**AANGELEVERDE TEKST**
• • • • •

ECLI:NL:HR:2022:1359

Hoge Raad

Datum uitspraak
4 oktober 2022
Publicatiedatum
30 september 2022
Zaaknummer
21/02556
Instantie
Hoge Raad
Type
Uitspraak
Rechtsgebied
Strafrecht
Procedures
  • Cassatie
Vindplaatsen
  • Rechtspraak.nl
AI samenvatting door LexboostAutomatisch gegenereerd

Vernietiging van ontnemingsmaatregel wegens onjuiste toepassing van artikel 36e Sr

In deze zaak heeft de Hoge Raad op 4 oktober 2022 uitspraak gedaan in een cassatieprocedure tegen een beslissing van het gerechtshof Amsterdam van 9 juni 2021. De zaak betreft een vordering tot ontneming van wederrechtelijk verkregen voordeel van de betrokkene, die was veroordeeld voor gewoontewitwassen. Het hof had de betrokkene een hoofdelijke betalingsverplichting opgelegd voor een bedrag van € 298.766,00, gebaseerd op artikel 36e, derde lid, van het Wetboek van Strafrecht. De Hoge Raad oordeelde dat het hof ten onrechte toepassing had gegeven aan artikel 36e, derde lid, omdat dit artikel geen hoofdelijke betalingsverplichting toestaat. De Hoge Raad vernietigde de uitspraak van het hof en wees de zaak terug naar het gerechtshof Amsterdam voor herbehandeling. De beslissing van de Hoge Raad benadrukt de noodzaak voor een juiste toepassing van de relevante artikelen van het Wetboek van Strafrecht bij ontnemingsmaatregelen. De zaak heeft ook implicaties voor de wijze waarop wederrechtelijk verkregen voordeel wordt geschat en de voorwaarden waaronder een betalingsverplichting kan worden opgelegd.

Uitspraak

HOGE RAAD DER NEDERLANDEN
STRAFKAMER
Nummer21/02556 P
Datum4 oktober 2022
ARREST
op het beroep in cassatie tegen een uitspraak van het gerechtshof Amsterdam van 9 juni 2021, nummer 23-001167-19, op een vordering tot ontneming van wederrechtelijk verkregen voordeel ten laste
van
[betrokkene ] ,
geboren in [geboorteplaats] op [geboortedatum] 1980,
hierna: de betrokkene.

• • • • •

**OPDRACHT 1**
Vat de aangeleverde tekst samen in twee zinnen.

**GEGEVENSSET**
• • • • •

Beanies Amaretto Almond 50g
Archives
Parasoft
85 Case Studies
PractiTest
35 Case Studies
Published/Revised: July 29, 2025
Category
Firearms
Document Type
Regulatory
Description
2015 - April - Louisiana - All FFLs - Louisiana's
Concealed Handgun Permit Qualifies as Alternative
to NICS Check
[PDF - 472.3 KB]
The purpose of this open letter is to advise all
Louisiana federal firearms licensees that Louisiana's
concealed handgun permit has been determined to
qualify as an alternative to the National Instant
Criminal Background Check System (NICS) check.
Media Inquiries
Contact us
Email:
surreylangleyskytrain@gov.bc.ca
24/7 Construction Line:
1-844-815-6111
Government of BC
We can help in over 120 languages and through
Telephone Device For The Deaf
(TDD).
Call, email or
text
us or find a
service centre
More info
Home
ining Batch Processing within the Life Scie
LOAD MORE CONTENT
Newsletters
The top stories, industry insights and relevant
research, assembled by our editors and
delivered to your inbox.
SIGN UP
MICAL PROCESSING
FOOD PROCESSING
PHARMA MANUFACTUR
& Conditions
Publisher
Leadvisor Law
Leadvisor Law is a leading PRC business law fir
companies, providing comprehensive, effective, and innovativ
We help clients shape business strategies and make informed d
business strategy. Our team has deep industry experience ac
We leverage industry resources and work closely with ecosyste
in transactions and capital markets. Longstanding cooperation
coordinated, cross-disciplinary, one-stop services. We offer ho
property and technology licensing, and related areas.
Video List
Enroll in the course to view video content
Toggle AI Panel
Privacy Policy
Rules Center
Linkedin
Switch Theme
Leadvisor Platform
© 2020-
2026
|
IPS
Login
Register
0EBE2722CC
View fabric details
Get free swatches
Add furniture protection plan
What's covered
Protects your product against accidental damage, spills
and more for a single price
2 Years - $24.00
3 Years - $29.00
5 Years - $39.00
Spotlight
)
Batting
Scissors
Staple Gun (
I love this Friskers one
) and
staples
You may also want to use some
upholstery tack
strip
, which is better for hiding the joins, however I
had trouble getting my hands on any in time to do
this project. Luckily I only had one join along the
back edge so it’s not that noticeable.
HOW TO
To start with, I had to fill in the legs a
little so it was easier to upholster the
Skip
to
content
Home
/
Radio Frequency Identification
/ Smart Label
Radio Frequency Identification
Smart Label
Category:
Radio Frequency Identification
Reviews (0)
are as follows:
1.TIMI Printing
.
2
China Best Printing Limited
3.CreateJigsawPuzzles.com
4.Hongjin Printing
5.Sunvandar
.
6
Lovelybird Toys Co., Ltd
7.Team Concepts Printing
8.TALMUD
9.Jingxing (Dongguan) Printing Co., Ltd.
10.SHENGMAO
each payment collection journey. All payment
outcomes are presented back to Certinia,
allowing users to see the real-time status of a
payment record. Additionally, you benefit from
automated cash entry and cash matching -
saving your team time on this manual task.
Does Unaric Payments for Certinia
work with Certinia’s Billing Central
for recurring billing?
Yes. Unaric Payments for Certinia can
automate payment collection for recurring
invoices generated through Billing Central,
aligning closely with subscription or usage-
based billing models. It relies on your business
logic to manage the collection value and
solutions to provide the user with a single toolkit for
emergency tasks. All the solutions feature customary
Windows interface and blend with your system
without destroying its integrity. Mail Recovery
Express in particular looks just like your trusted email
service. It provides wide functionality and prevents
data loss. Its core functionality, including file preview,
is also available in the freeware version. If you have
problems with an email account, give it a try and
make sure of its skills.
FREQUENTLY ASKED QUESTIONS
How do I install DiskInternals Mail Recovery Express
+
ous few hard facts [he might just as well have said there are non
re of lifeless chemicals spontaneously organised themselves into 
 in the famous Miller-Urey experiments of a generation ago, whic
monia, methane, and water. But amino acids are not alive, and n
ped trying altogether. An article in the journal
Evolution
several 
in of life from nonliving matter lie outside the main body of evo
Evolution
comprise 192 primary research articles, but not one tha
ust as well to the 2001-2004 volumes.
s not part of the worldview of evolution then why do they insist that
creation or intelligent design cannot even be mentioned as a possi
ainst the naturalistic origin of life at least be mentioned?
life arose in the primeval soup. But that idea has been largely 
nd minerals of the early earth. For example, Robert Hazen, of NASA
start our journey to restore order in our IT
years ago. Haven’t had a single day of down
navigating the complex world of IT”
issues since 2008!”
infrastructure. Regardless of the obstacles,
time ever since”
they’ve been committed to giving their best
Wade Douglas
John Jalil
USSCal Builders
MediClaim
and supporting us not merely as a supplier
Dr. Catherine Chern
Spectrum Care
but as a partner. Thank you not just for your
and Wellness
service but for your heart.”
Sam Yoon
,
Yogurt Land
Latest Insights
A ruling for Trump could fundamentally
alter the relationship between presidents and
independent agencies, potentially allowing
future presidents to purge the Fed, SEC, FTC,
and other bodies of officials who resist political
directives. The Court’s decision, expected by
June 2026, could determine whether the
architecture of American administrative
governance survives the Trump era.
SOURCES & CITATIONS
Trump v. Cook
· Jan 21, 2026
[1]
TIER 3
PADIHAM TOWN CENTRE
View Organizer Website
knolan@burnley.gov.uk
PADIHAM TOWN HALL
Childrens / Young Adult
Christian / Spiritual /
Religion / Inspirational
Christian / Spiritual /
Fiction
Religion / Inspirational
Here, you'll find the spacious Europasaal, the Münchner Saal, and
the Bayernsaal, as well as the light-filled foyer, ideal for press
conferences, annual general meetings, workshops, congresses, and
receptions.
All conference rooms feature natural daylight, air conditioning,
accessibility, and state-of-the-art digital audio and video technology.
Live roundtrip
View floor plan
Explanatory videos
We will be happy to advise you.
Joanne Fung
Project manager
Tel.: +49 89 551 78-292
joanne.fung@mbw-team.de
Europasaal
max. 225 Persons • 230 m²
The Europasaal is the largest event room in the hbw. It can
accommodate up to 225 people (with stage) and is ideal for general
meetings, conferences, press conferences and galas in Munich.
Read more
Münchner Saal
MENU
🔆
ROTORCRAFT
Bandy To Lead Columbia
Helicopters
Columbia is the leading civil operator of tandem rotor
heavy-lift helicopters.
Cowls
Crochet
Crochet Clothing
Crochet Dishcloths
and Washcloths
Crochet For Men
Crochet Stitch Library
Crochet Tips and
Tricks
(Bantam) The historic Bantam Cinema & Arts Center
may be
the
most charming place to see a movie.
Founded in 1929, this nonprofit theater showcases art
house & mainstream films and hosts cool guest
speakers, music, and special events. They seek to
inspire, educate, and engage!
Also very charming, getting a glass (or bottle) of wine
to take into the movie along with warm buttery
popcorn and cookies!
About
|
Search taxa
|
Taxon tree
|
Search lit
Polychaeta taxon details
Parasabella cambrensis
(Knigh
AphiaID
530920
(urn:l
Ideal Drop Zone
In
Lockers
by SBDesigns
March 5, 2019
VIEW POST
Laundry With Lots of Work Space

• • • • •

**OPDRACHT 2**
Zet de regels van de records vanaf het begin tot en met de regel met "Get free swatches" als een JSON-lijst van strings, met één string per regel en zonder lege regels.

**SCHRIFTELIJK ANTWOORD 1**
De Hoge Raad deed op 4 oktober 2022 uitspraak in een cassatieprocedure tegen een beslissing van het gerechtshof Amsterdam van 9 juni 2021 over de ontneming van wederrechtelijk verkregen voordeel van een betrokkene die voor gewoontewitwassen was veroordeeld. Omdat artikel 36e, derde lid, van het Wetboek van Strafrecht geen hoofdelijke betalingsverplichting toestaat, vernietigde de Hoge Raad de uitspraak van het hof, dat zo'n verplichting van € 298.766,00 had opgelegd, en wees de zaak terug naar het gerechtshof Amsterdam.

**SCHRIFTELIJK ANTWOORD 2**
[
  "Beanies Amaretto Almond 50g",
  "Archives",
  "Parasoft",
  "85 Case Studies",
  "PractiTest",
  "35 Case Studies",
  "Published/Revised: July 29, 2025",
  "Category",
  "Firearms",
  "Document Type",
  "Regulatory",
  "Description",
  "2015 - April - Louisiana - All FFLs - Louisiana's",
  "Concealed Handgun Permit Qualifies as Alternative",
  "to NICS Check",
  "[PDF - 472.3 KB]",
  "The purpose of this open letter is to advise all",
  "Louisiana federal firearms licensees that Louisiana's",
  "concealed handgun permit has been determined to",
  "qualify as an alternative to the National Instant",
  "Criminal Background Check System (NICS) check.",
  "Media Inquiries",
  "Contact us",
  "Email:",
  "surreylangleyskytrain@gov.bc.ca",
  "24/7 Construction Line:",
  "1-844-815-6111",
  "Government of BC",
  "We can help in over 120 languages and through",
  "Telephone Device For The Deaf",
  "(TDD).",
  "Call, email or",
  "text",
  "us or find a",
  "service centre",
  "More info",
  "Home",
  "ining Batch Processing within the Life Scie",
  "LOAD MORE CONTENT",
  "Newsletters",
  "The top stories, industry insights and relevant",
  "research, assembled by our editors and",
  "delivered to your inbox.",
  "SIGN UP",
  "MICAL PROCESSING",
  "FOOD PROCESSING",
  "PHARMA MANUFACTUR",
  "& Conditions",
  "Publisher",
  "Leadvisor Law",
  "Leadvisor Law is a leading PRC business law fir",
  "companies, providing comprehensive, effective, and innovativ",
  "We help clients shape business strategies and make informed d",
  "business strategy. Our team has deep industry experience ac",
  "We leverage industry resources and work closely with ecosyste",
  "in transactions and capital markets. Longstanding cooperation",
  "coordinated, cross-disciplinary, one-stop services. We offer ho",
  "property and technology licensing, and related areas.",
  "Video List",
  "Enroll in the course to view video content",
  "Toggle AI Panel",
  "Privacy Policy",
  "Rules Center",
  "Linkedin",
  "Switch Theme",
  "Leadvisor Platform",
  "© 2020-",
  "2026",
  "|",
  "IPS",
  "Login",
  "Register",
  "0EBE2722CC",
  "View fabric details",
  "Get free swatches"
]